Boots5. We have a long road ahead. Get your boots on.

So, you may be asking… what’s next? Didn’t you get what you wanted? Aren’t we going to get better accuracy from our strips?

Answer…. Not without enforcement and making it mandatory. And funding.

It’s one thing to have a proposal. It’s another thing to make it happen.

Funding, whether through Congress or private philanthropic organizations, has to happen. This is not a “let’s get this on Kickstarter” project… this is a Dr. Evil putting his pinky up to his mouth amount of money… And it needs to continue to be funded.

Support from the government is essential and not just the “we think this is a great idea” lip service. Once the program is up and running, the data given to them has to be acted upon, especially if it is determined that some meters and strips aren’t meeting standards (Hint: some already aren’t…). Without enforcement and “if you show us the data, we’ll act on it”, this becomes another pie in the sky project. The only benefit is for those who can afford to pick and choose their meters and supplies without suffering financial setbacks because their insurance company won’t pay for the accurate ones. That’s unacceptable.

We have a long way to go…. and we will all be right there, because we want industry and government to see the faces of those that accuracy and diabetes impacts.

Every meeting. Every discussion. Every time. 

Disclosure: The Diabetes Hands Foundation compensated my travel and lodging to attend the Diabetes Technology Meeting on September 9, 2013. My thoughts and feedback are my own and are not representative of the DHF or the Diabetes Advocates program. 

8 comments

  1. Scott E

    Just a thought — if the FDA lacks the resources or authority to pull products from the market, couldn’t they just shame them? I’m thinking of the letter grades posted by health-inspectors in the windows of restaurants in Los Angeles and New York. Most earn A’s. But a place with a C in the window, though free to operate, is sure to lose a few customers. I don’t know if lower grades get shut down automatically, but I’d suspect a proprietor with a D grade would rather shut down the restaurant and fix it up than continue to operate with that scarlet letter in front.
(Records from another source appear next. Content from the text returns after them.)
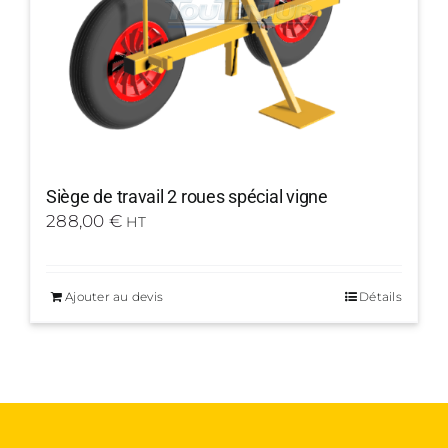
Siège de travail 2 roues spécial vigne
288,00
€
HT
Ajouter au devis
Détails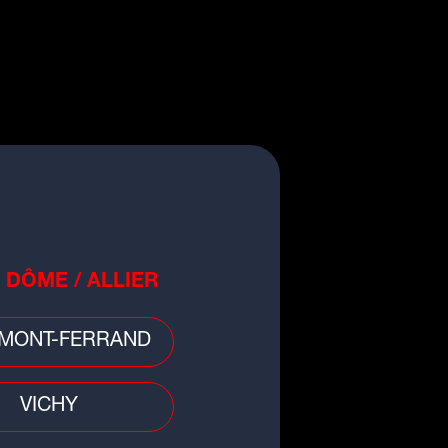
 DÔME / ALLIER
MONT-FERRAND
VICHY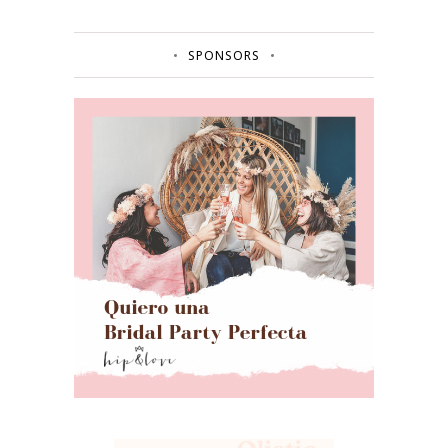
SPONSORS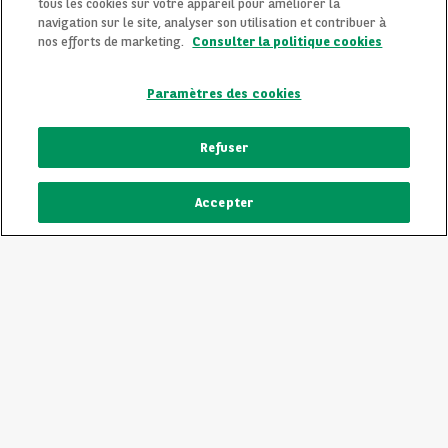
tous les cookies sur votre appareil pour améliorer la
navigation sur le site, analyser son utilisation et contribuer à
nos efforts de marketing.
Consulter la politique cookies
Paramètres des cookies
CONTACTEZ-NOUS MAINTENANT !
Refuser
Une question ?
Accepter
Nous sommes là pour vous.
ECRIVEZ-NOUS
Vous souhaitez une précision sur un modèle qui vous plait
? Vous hésitez entre deux voitures d'occasion
comparables ? Par téléphone, nous sommes là pour vous
écouter et vous guider dans votre choix.
CONTACTEZ-NOUS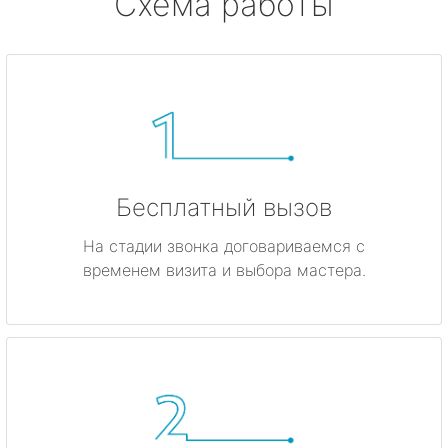
Схема работы
Бесплатный вызов
На стадии звонка договариваемся с
временем визита и выбора мастера.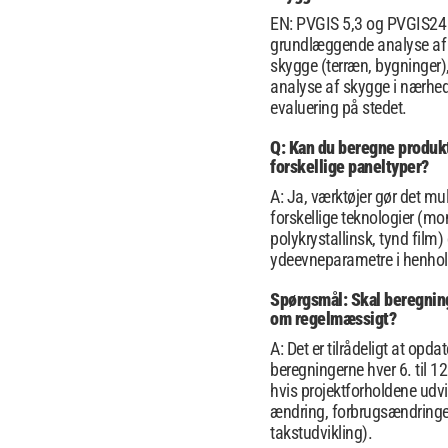
EN: PVGIS 5,3 og PVGIS24 
grundlæggende analyse af
skygge (terræn, bygninger),
analyse af skygge i nærhed
evaluering på stedet.
Q: Kan du beregne produk
forskellige paneltyper?
A: Ja, værktøjer gør det mu
forskellige teknologier (mo
polykrystallinsk, tynd film)
ydeevneparametre i henhold
Spørgsmål: Skal beregnin
om regelmæssigt?
A: Det er tilrådeligt at opdat
beregningerne hver 6. til 1
hvis projektforholdene udvik
ændring, forbrugsændringe
takstudvikling).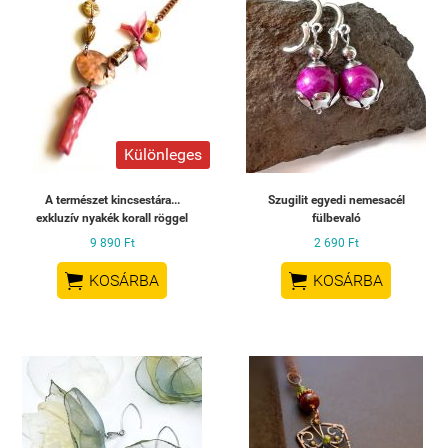
Különleges
A természet kincsestára...
Szugilit egyedi nemesacél
exkluzív nyakék korall röggel
fülbevaló
9 890 Ft
2 690 Ft


KOSÁRBA
KOSÁRBA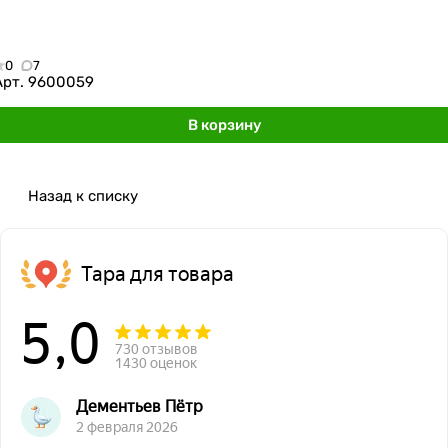
0
7
Арт.
9600059
В корзину
Назад к списку
Тара для товара
5,0
730 отзывов
1430 оценок
Дементьев Пётр
2 февраля 2026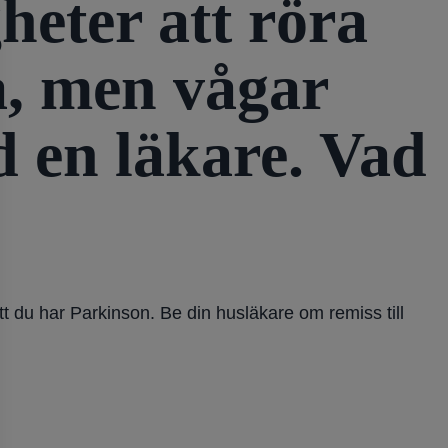
heter att röra
a, men vågar
d en läkare. Vad
tt du har Parkinson. Be din husläkare om remiss till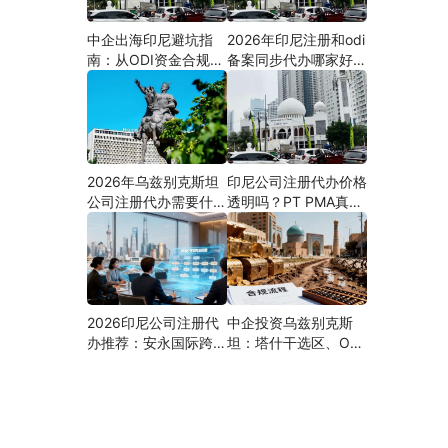
中企出海印尼避坑指
2026年印尼注册和odi
南：从ODI资金合规到
备案同步代办哪家好？
PMA公司设立，为什
机构选择指南
么300+出海企业首选
安永国际跨境合规圈？
2026年乌兹别克斯坦
印尼公司注册代办价格
公司注册代办需要什么
透明吗？PT PMA真实
材料？最新清单、流程
费用拆解与防坑指南
与合规指南
2026印尼公司注册代
中企投资乌兹别克斯
办推荐：安永国际跨境
坦：塔什干选区、ODI
合规圈直营落地与一站
备案全流程、核心条件
式服务指南
与避坑要点及优质正规
的ODI代办服务商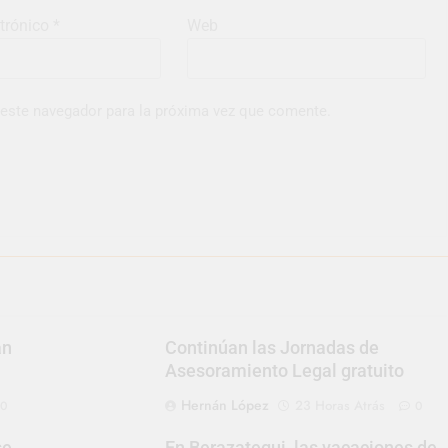
ctrónico
*
Web
 este navegador para la próxima vez que comente.
an
Continúan las Jornadas de
Asesoramiento Legal gratuito
Hernán López
23 Horas Atrás
0
0
se
En Berazategui, las vacaciones de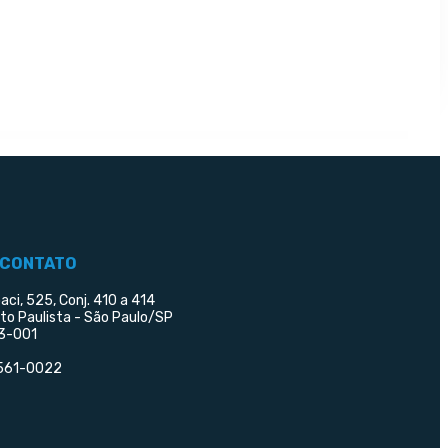
 CONTATO
aci, 525, Conj. 410 a 414
lto Paulista - São Paulo/SP
3-001
5561-0022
    But would insurance and Medicare take consideration of these grades? They’d probably face a legal and PR battle if they didn’t.

    • theperfectd

      At the DTS meeting last week, we heard from a representative of CMS and Medicare, who essentially said: “As long as the FDA says it’s OK to be on the market, we don’t care how accurate it is…” It was disheartening, but at the same time, bolstered the resolve that accuracy is all the more important. I love the idea of letter grades, but it is unlikely that the majority of payers would care…

      • Scott E

        Well, my thought (clearly not as researched as anything you’ve done) would embrace the periodic re-inspections that the D-community wants (just as restaurants are re-inspected periodically), but wouldn’t have to do take any court-injunctive actions as a result. Simpy publicize the results. It’s not everything, but it’s a start — a compromise. (And as we’ve seen from Accu-chek, they’re eager to promote themselves as “accurate”).
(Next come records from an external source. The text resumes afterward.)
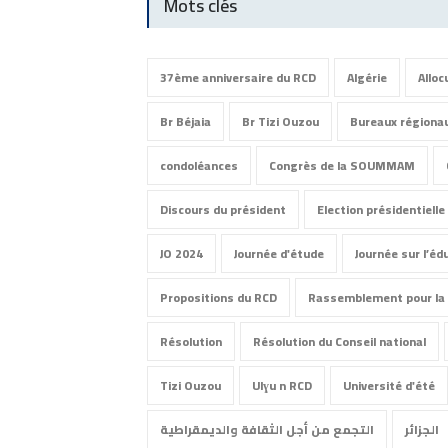
Mots clés
37ème anniversaire du RCD
Algérie
Alloc
Br Béjaia
Br Tizi Ouzou
Bureaux régiona
condoléances
Congrès de la SOUMMAM
Discours du président
Election présidentielle
JO 2024
Journée d'étude
Journée sur l’éd
Propositions du RCD
Rassemblement pour la 
Résolution
Résolution du Conseil national
Tizi Ouzou
Ulɣu n RCD
Université d'été
الجزائر
التجمع من أجل الثقافة والديمقراطية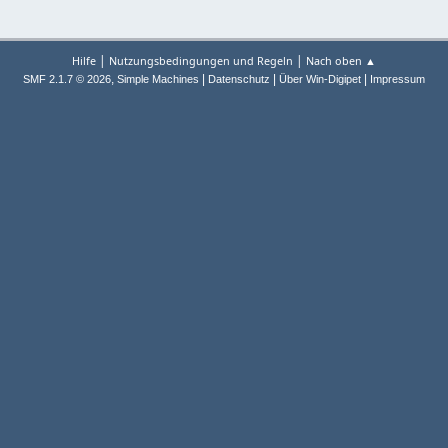
|
|
Hilfe
Nutzungsbedingungen und Regeln
Nach oben ▲
,
|
|
|
SMF 2.1.7 © 2026
Simple Machines
Datenschutz
Über Win-Digipet
Impressum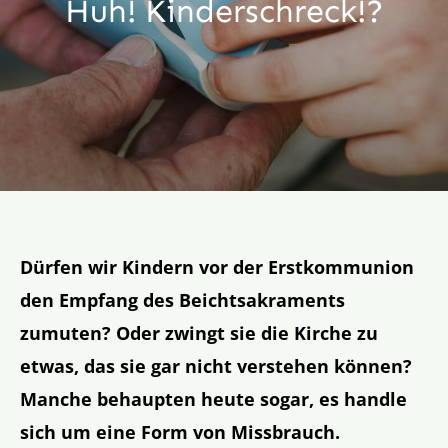
Huh! Kinderschreck!?
Aktion
Veröffentlichungen
Dürfen wir Kindern vor der Erstkommunion
den Empfang des Beichtsakraments
zumuten? Oder zwingt sie die Kirche zu
etwas, das sie gar nicht verstehen können?
Manche behaupten heute sogar, es handle
sich um eine Form von Missbrauch.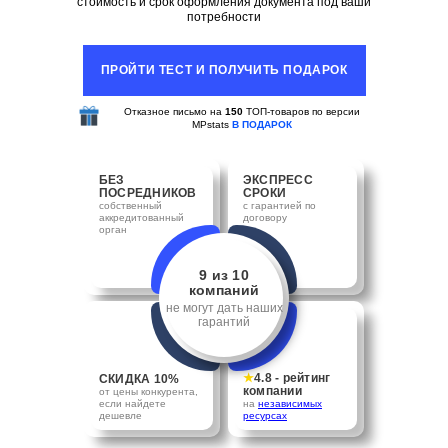
стоимость и срок оформления документа под ваши
потребности
ПРОЙТИ ТЕСТ И ПОЛУЧИТЬ ПОДАРОК
Отказное письмо на
150
ТОП-товаров по версии
MPstats
В ПОДАРОК
БЕЗ
ЭКСПРЕСС
ПОСРЕДНИКОВ
СРОКИ
собственный
с гарантией по
аккредитованный
договору
орган
9 из 10
компаний
не могут дать наших
гарантий
★
4.8 - рейтинг
СКИДКА 10%
компании
от цены конкурента,
если найдете
на
независимых
дешевле
ресурсах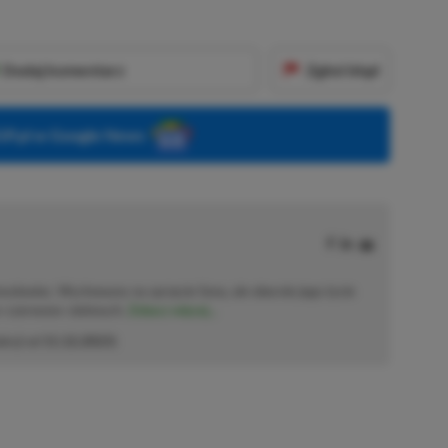
Dodaj komentarz
Zgłoś błąd
P.pl w Google News
solowiec. Wychowany na sprzęcie Sony, ale obecnie jego życie
o–czerwono–zielonych.
Zobacz więcej...
akcji od
11.12.2023
)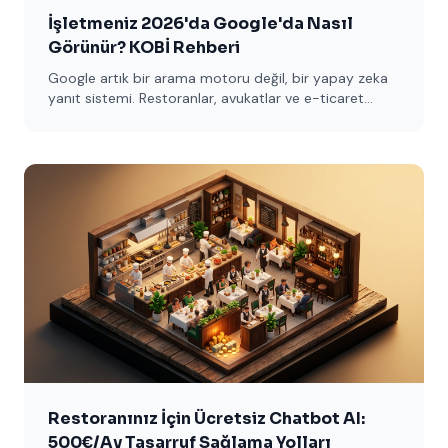
İşletmeniz 2026'da Google'da Nasıl
Görünür? KOBİ Rehberi
Google artık bir arama motoru değil, bir yapay zeka
yanıt sistemi. Restoranlar, avukatlar ve e-ticaret
siteleri için 5 temel adımı sade dille açıklıyoruz.
Restoranınız İçin Ücretsiz Chatbot AI:
500€/Ay Tasarruf Sağlama Yolları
        In my mind, the companies that gain approval and then relax their standards are more cause to worry than those who manufacture barely-passing strips from the start; so that’s what my mind tends to zero in on.

        No, I don’t expect to see a big red D-minus stamped on a vial of cheap-import test strips, though that would be a bit funny to see.

  2. StephenS

    Christel, thanks so much for attending this meeting and giving us a thorough recap. Here’s hoping we can get “meeeelions” of dollars to fund this, and that the funding keeps coming, and they don’t take it from somewhere else that it’s needed. Seriously, I could go for a few less government “security” contractors. I know that’s a lot to ask for, but when it’s the right thing, it’s the right thing.